“There are close connections between the structure of the family and the structure of the nation.” – Frantz Fanon, Black Skins, White Masks pp 141.
I was struck still for a moment when I read these words.
I have been involved with supporting whānau in a myriad of settings over 15 years as a professional and a volunteer, latterly at the Merivale Community Centre in Merivale, Tauranga, New Zealand. We’ve been through five terms of government, three under Labour, two under National. The strategies to deal with whānau dysfunction have included Closing the Gaps, Working for Families, Family Start, income-related rents, blacklisting at Work and Income of particular towns and places, Modern Apprenticeships, Strengthening Families, restructuring welfare benefits, outsourcing support to NGOs for youth on benefits, Whānau Ora and the Vulnerable Children’s Act. All of them were aimed at people, families and whānau who were considered vulnerable and struggling.
This smorgasbord of policies has not substantially reduced dysfunction in whānau in our communities. More whānau are impoverished, violent, unhealthy, and disconnected from their community in 2015 than when I first dipped into community and whānau development in 2000.
Fanon’s simple statement is a revelation because it suggests our failure to shift dysfunction could be because the State is trying to restore whānau to an ideal model of family that is not the ideal for the whānau.
The mythologised ideal family for the nation state is the nuclear family.

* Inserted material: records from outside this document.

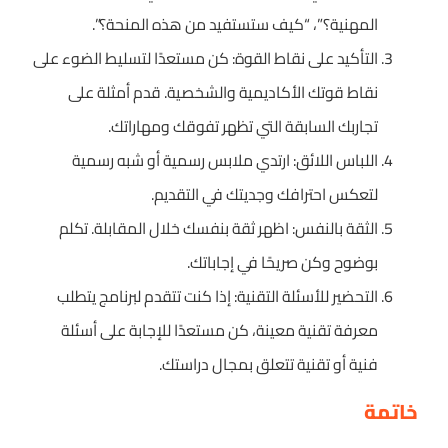
المهنية؟”، “كيف ستستفيد من هذه المنحة؟”.
التأكيد على نقاط القوة: كن مستعدًا لتسليط الضوء على
نقاط قوتك الأكاديمية والشخصية. قدم أمثلة على
تجاربك السابقة التي تظهر تفوقك ومهاراتك.
اللباس اللائق: ارتدي ملابس رسمية أو شبه رسمية
لتعكس احترافك وجديتك في التقديم.
الثقة بالنفس: اظهر ثقة بنفسك خلال المقابلة. تكلم
بوضوح وكن صريحًا في إجاباتك.
التحضير للأسئلة التقنية: إذا كنت تتقدم لبرنامج يتطلب
معرفة تقنية معينة، كن مستعدًا للإجابة على أسئلة
فنية أو تقنية تتعلق بمجال دراستك.
خاتمة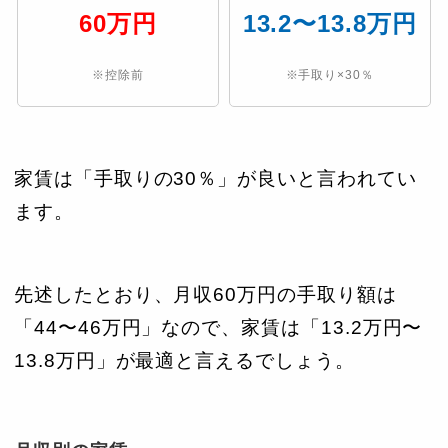
60
万円
13.2〜13.8万円
※控除前
※手取り×30％
家賃は「手取りの30％」が良いと言われてい
ます。
先述したとおり、月収60万円の手取り額は
「44〜46万円」なので、家賃は「13.2万円〜
13.8万円」が最適と言えるでしょう。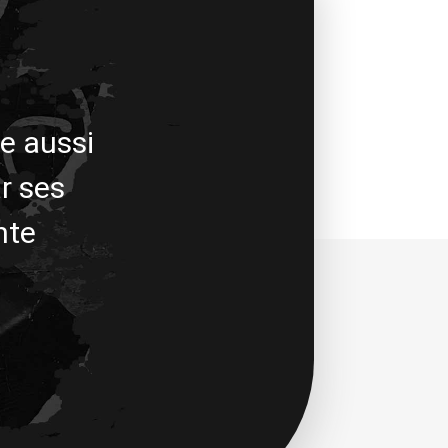
le aussi
r ses
nte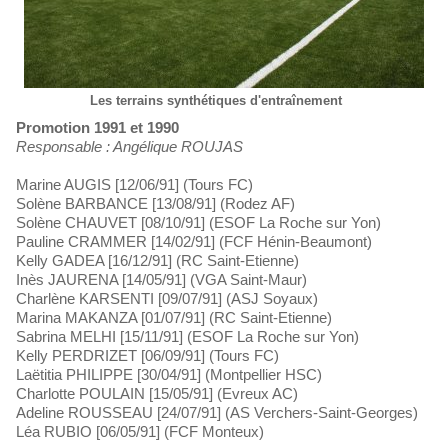
Les terrains synthétiques d'entraînement
Promotion 1991 et 1990
Responsable : Angélique ROUJAS
Marine AUGIS [12/06/91] (Tours FC)
Solène BARBANCE [13/08/91] (Rodez AF)
Solène CHAUVET [08/10/91] (ESOF La Roche sur Yon)
Pauline CRAMMER [14/02/91] (FCF Hénin-Beaumont)
Kelly GADEA [16/12/91] (RC Saint-Etienne)
Inès JAURENA [14/05/91] (VGA Saint-Maur)
Charlène KARSENTI [09/07/91] (ASJ Soyaux)
Marina MAKANZA [01/07/91] (RC Saint-Etienne)
Sabrina MELHI [15/11/91] (ESOF La Roche sur Yon)
Kelly PERDRIZET [06/09/91] (Tours FC)
Laëtitia PHILIPPE [30/04/91] (Montpellier HSC)
Charlotte POULAIN [15/05/91] (Evreux AC)
Adeline ROUSSEAU [24/07/91] (AS Verchers-Saint-Georges)
Léa RUBIO [06/05/91] (FCF Monteux)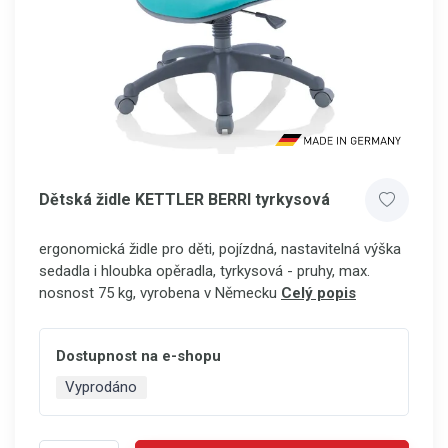
Dětská židle KETTLER BERRI tyrkysová
ergonomická židle pro děti, pojízdná, nastavitelná výška
sedadla i hloubka opěradla, tyrkysová - pruhy, max.
nosnost 75 kg, vyrobena v Německu
Celý popis
Dostupnost na e-shopu
Vyprodáno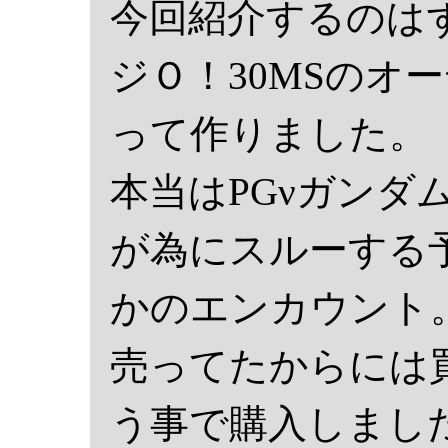
今回紹介するのは
ジＯ！30MSのオ
って作りました。
本当はPGνガンダ
が為にスルーする
かのエンカウント
売ってたからには
う事で購入しました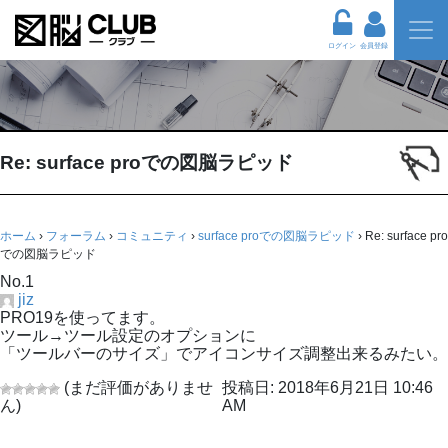
ログイン
会員登録
Re: surface proでの図脳ラピッド
ホーム
›
フォーラム
›
コミュニティ
›
surface proでの図脳ラピッド
›
Re: surface pro
での図脳ラピッド
No.1
jiz
PRO19を使ってます。
ツール→ツール設定のオプションに
「ツールバーのサイズ」でアイコンサイズ調整出来るみたい。
(まだ評価がありませ
投稿日: 2018年6月21日 10:46
ん)
AM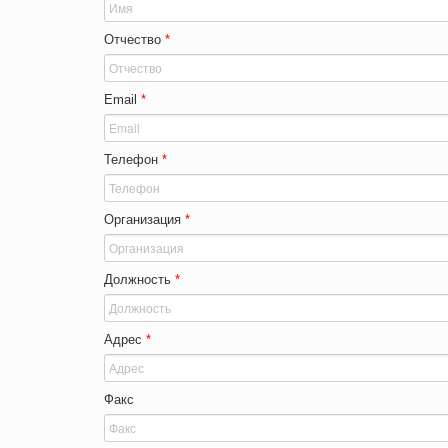
Отчество
*
Email
*
Телефон
*
Организация
*
Должность
*
Адрес
*
Факс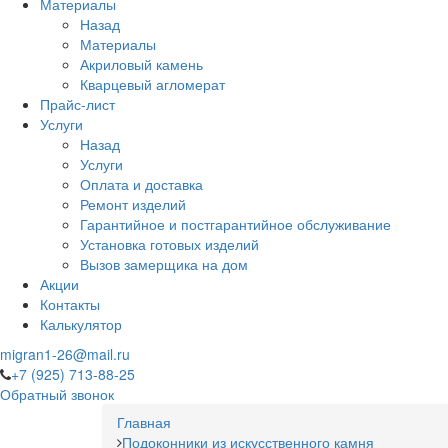
Материалы
Назад
Материалы
Акриловый камень
Кварцевый агломерат
Прайс-лист
Услуги
Назад
Услуги
Оплата и доставка
Ремонт изделий
Гарантийное и постгарантийное обслуживание
Установка готовых изделий
Вызов замерщика на дом
Акции
Контакты
Калькулятор
migran1-26@mail.ru
+7 (925) 713-88-25
Обратный звонок
Главная
Подоконники из искусственного камня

It is patriarchal; power rests with the father. It is a distinct economic unit. The formation of children into successful adults is a private and autonomous matter. The family is oriented around supporting the adults to be productive contributors to a capitalist economy in employment. Community activities are an addition to the family unit, not central.
Whānau are quite a different affair. I heard it said that Mason Durie was asked for a definition of whānau and, to paraphrase, he said to think of the oldest living relative in your family and ask them who is the oldest relative they remember meeting in their life. Then think of the latest addition to your family. From that oldest memory to the youngest child is your whānau. That is to say, whānau is a community that includes those who have gone before us, those we live with today, and those who are yet to come.
In this mythologised ideal whānau, there are both patriarchal and matriarchal roles, so power is diffuse. The economy is a gift economy where the basic unit is reciprocity. Children and grandchildren are a shared responsibility and a shared future resource. The whānau is oriented around protecting the relationships that ensure the continuity of whakapapa, or ongoing blood lines, so activities like employment are only valuable insofar as they help to ensure that continuity. To state that more plainly, your first responsibility is to your relations, not the state and not the economy. Community is central; a whānau cannot be functional if it excludes the community.
The policies of our state, whether Labour or National, are not geared to supporting this model of whānau. With all good intent, the policies are oriented to creating strong families, not strong whānau. Whilst Whānau Ora has the potential to change that, the current model of Whānau Direct funding and the strictures required by the Ministry of Social Development mean that it is merely perpetuating the nuclear family oriented policies.
A historical case that points to the risks for Whānau Ora is Pū-ao-te-ata-tū, the then ground breaking consultation and policy statement from Māori communities nationally, that transformed Social Welfare; part of what it suggested led to what we now call Family Group Conferences. FGCs have fundamentally failed to embody the vision of the original document, which was to properly resource wider whānau to be engaged as problem-solvers in dysfunction in their whānau. Whānau Ora risks going the same way because of the same poor resourcing and flawed support in government agencies.
The government and its agencies, particularly the Ministry of Social Development, need to go back to first principles and describe what they are aiming to restore whānau to. If we don’t, we will continue to fail as we will try and push whānau into a family mould. That statement needs to include the kind of definition that Mason Durie provided. But even that is not enough. Our systems actually need to be decolonised and allow for a re-framing of the State’s priorities. At this time, when we are increasingly stressed by geo-political and environmental problems that a neo-liberal capitalist state is incapable of responding to, a re-imagining is essential. And it starts, as everything does, with whānau.